Viewed in the light of the textbook of forensic medicine, the affair in the Plantation seemed plain enough now. A fit of post-epileptic automatism on Dunne’s part; his discovery of Laxford’s gun beside the pool; the sportsman’s habituation to the use of firearms; the tendency to repeat some normal action in distorted form; a motiveless attack on young Brandon from behind the screen of the bushes: the whole thing fitted together like a jig-saw puzzle. In the first flush of his discovery, Inspector Hinton believed that he had stumbled upon the truth of the business.
Then came calmer reflection, with less satisfactory results. That case depended on Laxford having reloaded his gun before he left it beside the pool; and Laxford had been unable to say ‘yes’ or ‘no’ when Hinton had quizzed him on the point.

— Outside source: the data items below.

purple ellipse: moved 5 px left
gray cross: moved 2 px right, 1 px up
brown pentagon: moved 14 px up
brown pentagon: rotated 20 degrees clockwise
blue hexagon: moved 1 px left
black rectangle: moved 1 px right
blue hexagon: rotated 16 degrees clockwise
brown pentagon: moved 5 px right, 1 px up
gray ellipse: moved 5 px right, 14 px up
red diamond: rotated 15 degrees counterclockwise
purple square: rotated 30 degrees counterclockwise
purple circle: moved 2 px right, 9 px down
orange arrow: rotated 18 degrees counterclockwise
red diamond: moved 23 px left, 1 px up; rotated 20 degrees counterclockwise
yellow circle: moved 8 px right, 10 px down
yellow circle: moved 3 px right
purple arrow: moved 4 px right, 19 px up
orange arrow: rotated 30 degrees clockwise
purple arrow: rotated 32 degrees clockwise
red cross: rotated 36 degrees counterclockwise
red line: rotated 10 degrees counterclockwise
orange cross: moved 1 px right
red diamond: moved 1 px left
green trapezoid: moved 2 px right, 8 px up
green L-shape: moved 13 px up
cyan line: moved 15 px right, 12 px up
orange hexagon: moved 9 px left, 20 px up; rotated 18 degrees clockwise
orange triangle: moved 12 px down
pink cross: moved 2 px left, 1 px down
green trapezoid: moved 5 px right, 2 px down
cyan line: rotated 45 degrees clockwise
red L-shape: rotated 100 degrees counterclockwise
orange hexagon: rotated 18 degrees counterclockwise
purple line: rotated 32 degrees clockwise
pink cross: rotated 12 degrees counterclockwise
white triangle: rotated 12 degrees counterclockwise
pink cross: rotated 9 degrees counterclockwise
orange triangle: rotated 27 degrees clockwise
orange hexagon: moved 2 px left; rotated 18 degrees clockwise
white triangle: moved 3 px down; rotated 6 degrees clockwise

If Laxford had not reloaded, then Dunne could not have fired a shot, since he had no cartridges of his own. And, as the inspector realised, the act of reloading is so automatic that a man might well be doubtful whether he had slipped fresh cartridges into his gun or not.
Further, and still more awkward to Hinton’s logical mind, there was a second difficulty. If Dunne had shot young Brandon on the ground at the top of the sunk fence, the body must have fallen there and been found at that spot by Laxford and Hay. In that case, why had they told a deliberate lie about the corpse being at the foot of the ha-ha? There would be no point in a yarn of that sort. But, again, if Dunne had shot young Brandon at the edge of the ha-ha and the body had toppled down on to the grass below, why had Hinton failed to discover any trace of blood at the spot where it landed?